Born in Montreal, Canada, 61 years ago as Solomon Bellows, son of Jewish immigrant parents from Russia, he changed his name when he started publishing his works in the 1940s. He has been a professor of literature at the University of Chicago since 1962 and also taught at the University of Minnesota and at Princeton University.
Bellow won the 1976 Pulitzer Prize for fiction for his latest novel “Humboldt’s Gift,” published last year. He has received the U.S. National Book Award three times, the French Prix International de Literature in 1965, and the Jewish Heritage Award in 1968. His latest book, “To Jerusalem and Back,” published this year, is a non-fiction personal account of his impressions of Israel, a country he has visited on a number of occasions.
Two of his books, “Herzog,” published in 1964 and “Mr. Sammler’s Planet,” which won him the National Book Award in 1971, have been translated into Hebrew and were enthusiastically received by Israeli critics and public.
THIRD JEW TO WIN THIS YEAR
Bellow is the first American to receive the Nobel Prize for Literature since it was awarded to John Steinbeck in 1962. The Swedish Academy’s announcement yesterday gave Americans a clean sweep of the Nobel Prizes awarded for this year.

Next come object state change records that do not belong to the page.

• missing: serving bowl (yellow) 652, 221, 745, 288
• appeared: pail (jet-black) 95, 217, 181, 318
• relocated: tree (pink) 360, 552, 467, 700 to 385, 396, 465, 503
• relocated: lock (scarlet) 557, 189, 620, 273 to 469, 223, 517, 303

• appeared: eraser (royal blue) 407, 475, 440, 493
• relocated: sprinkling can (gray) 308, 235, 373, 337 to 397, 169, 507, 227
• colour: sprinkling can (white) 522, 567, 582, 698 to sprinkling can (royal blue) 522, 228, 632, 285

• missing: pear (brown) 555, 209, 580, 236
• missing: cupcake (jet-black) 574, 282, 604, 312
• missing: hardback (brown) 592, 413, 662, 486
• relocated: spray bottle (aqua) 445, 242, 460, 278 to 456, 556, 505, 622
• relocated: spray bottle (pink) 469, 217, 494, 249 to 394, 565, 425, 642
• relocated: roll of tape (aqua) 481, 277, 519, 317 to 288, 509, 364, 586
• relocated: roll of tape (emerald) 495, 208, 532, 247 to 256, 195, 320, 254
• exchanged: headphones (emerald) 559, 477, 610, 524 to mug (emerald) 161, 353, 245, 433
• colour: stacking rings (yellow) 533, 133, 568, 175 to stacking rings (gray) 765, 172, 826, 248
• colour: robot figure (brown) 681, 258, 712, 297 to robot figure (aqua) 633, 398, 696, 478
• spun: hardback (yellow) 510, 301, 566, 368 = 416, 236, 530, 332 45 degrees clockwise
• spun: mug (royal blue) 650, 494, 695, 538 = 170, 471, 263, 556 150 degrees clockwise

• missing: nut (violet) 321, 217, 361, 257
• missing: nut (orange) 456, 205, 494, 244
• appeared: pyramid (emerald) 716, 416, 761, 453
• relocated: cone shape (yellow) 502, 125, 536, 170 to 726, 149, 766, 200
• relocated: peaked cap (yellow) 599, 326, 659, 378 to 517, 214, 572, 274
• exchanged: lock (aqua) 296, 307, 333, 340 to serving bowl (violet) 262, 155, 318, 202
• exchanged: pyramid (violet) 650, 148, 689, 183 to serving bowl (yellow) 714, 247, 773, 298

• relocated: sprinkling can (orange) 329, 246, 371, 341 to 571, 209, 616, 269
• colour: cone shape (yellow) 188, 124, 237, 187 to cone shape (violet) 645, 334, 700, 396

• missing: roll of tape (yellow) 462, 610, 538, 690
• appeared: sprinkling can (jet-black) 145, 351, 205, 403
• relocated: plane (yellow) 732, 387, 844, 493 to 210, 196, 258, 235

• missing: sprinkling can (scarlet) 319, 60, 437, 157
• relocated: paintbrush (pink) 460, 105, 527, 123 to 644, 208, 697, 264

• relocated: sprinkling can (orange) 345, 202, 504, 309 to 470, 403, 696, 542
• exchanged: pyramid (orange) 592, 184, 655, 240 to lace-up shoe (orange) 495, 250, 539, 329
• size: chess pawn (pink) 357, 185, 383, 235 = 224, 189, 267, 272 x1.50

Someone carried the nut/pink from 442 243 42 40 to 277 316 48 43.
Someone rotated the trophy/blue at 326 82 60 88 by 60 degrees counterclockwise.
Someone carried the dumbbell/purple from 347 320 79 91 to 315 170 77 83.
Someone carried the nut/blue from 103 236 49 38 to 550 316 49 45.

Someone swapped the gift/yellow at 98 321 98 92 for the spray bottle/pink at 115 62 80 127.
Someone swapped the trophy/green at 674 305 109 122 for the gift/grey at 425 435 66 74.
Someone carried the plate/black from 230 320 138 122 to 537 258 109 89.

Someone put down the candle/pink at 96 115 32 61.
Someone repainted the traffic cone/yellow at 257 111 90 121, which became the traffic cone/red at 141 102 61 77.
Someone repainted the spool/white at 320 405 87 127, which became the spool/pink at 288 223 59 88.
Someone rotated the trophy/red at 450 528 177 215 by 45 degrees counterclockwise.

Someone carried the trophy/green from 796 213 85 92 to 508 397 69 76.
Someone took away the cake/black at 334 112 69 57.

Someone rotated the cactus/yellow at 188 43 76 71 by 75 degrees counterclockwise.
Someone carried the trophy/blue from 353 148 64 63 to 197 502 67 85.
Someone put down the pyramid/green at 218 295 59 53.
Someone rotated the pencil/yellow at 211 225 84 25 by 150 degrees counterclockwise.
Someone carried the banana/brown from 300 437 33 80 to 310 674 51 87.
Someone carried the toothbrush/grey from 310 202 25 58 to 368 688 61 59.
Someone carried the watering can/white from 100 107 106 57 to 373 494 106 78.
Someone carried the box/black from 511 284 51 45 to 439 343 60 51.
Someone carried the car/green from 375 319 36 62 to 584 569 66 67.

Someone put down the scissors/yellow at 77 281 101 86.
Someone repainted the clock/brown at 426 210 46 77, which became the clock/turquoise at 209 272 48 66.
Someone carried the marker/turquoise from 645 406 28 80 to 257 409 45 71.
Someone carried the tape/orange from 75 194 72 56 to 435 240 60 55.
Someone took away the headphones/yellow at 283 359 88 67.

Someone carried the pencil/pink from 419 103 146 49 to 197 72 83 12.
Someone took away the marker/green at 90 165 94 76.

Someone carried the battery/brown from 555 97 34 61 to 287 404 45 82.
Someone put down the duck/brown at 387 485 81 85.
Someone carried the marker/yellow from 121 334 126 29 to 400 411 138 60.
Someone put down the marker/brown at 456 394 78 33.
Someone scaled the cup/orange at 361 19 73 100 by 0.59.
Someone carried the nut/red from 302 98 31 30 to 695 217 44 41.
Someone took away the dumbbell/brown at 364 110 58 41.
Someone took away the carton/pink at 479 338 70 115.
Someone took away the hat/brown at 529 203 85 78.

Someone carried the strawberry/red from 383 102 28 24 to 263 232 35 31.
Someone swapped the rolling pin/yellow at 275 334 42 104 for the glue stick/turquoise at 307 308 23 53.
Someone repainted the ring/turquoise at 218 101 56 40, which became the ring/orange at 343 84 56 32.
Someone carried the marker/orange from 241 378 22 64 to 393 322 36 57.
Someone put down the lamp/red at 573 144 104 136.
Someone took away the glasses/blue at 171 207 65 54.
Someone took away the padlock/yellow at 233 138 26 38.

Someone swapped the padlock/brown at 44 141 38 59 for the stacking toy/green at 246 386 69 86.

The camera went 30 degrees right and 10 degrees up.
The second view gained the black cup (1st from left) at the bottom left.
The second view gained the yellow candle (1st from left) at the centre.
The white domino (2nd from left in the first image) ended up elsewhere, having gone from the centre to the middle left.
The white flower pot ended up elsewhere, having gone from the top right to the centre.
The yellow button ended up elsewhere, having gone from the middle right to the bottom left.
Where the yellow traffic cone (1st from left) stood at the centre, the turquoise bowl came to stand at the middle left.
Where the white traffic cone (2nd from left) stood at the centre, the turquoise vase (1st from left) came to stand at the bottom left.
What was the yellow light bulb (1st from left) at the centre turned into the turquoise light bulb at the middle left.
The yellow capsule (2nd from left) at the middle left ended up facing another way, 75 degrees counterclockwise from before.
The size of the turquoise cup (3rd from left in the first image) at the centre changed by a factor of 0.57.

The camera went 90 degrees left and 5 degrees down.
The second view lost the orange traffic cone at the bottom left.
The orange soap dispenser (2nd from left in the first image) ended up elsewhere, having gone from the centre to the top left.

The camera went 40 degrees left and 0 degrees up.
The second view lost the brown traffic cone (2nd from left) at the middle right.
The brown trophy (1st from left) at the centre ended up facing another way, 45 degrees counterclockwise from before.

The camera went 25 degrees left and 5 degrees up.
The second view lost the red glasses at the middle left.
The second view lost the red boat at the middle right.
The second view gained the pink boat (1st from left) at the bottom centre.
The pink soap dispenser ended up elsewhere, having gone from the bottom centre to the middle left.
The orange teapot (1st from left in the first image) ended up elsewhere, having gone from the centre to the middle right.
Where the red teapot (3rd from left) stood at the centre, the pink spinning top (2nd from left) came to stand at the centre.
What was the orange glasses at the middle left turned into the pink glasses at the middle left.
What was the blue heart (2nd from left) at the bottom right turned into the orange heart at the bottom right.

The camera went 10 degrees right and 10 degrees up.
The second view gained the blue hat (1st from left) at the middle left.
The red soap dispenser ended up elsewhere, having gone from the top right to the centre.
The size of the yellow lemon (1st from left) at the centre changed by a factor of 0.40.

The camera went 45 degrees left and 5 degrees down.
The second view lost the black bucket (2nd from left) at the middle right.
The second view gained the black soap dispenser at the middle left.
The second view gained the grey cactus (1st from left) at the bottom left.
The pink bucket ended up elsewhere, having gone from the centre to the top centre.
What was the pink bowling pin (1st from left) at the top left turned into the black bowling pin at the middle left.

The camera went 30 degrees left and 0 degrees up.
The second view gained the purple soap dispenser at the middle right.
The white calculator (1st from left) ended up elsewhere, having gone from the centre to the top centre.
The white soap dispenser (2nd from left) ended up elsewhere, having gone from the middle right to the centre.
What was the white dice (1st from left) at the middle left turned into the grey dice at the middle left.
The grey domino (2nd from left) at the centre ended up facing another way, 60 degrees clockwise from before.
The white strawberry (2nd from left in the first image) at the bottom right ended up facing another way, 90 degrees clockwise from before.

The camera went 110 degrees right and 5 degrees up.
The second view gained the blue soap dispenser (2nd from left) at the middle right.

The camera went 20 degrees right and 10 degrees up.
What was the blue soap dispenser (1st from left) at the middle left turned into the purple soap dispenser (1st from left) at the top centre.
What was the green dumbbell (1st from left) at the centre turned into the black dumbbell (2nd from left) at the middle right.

The prize for literature amounts to about $162,000. Two other American Jews won or shared this year’s Nobel Prizes in other fields–Dr. Milton Friedman in economics and Dr. Baruch Blumberg in medicine.
Bellow spent his childhood in the poor section of Montreal where his father, who had been a vegetable merchant in St. Petersburg, supported his family by collecting wood scraps from lumber mills. Later he became a coal dealer. The family moved to Chicago when Bellow was nine. He attended Northwestern University and the University of Wisconsin where he earned a degree in anthropology and sociology in 1937.
Bellow wrote for a number of American newspapers and magazines. His first novel, “Dangling Man,” published in 1944, was the story of a young Jewish radical seeking meaning in American life. His first major success as a novelist came with publication in 1953 of “The Adventures of Augie March,” whose protagonist was a young Jew who grew up on the sidewalks of Chicago.
The novel “Herzog,” published in 1964, is regarded as Bellow’s greatest success. As in his previous novels, the major character was a Jew, a professor and would-be writer involved in an unhappy marriage. “Humboldt’s Gift” continues in the same vein, depicting the Jew as an anti-hero buffeted by circumstances he cannot control.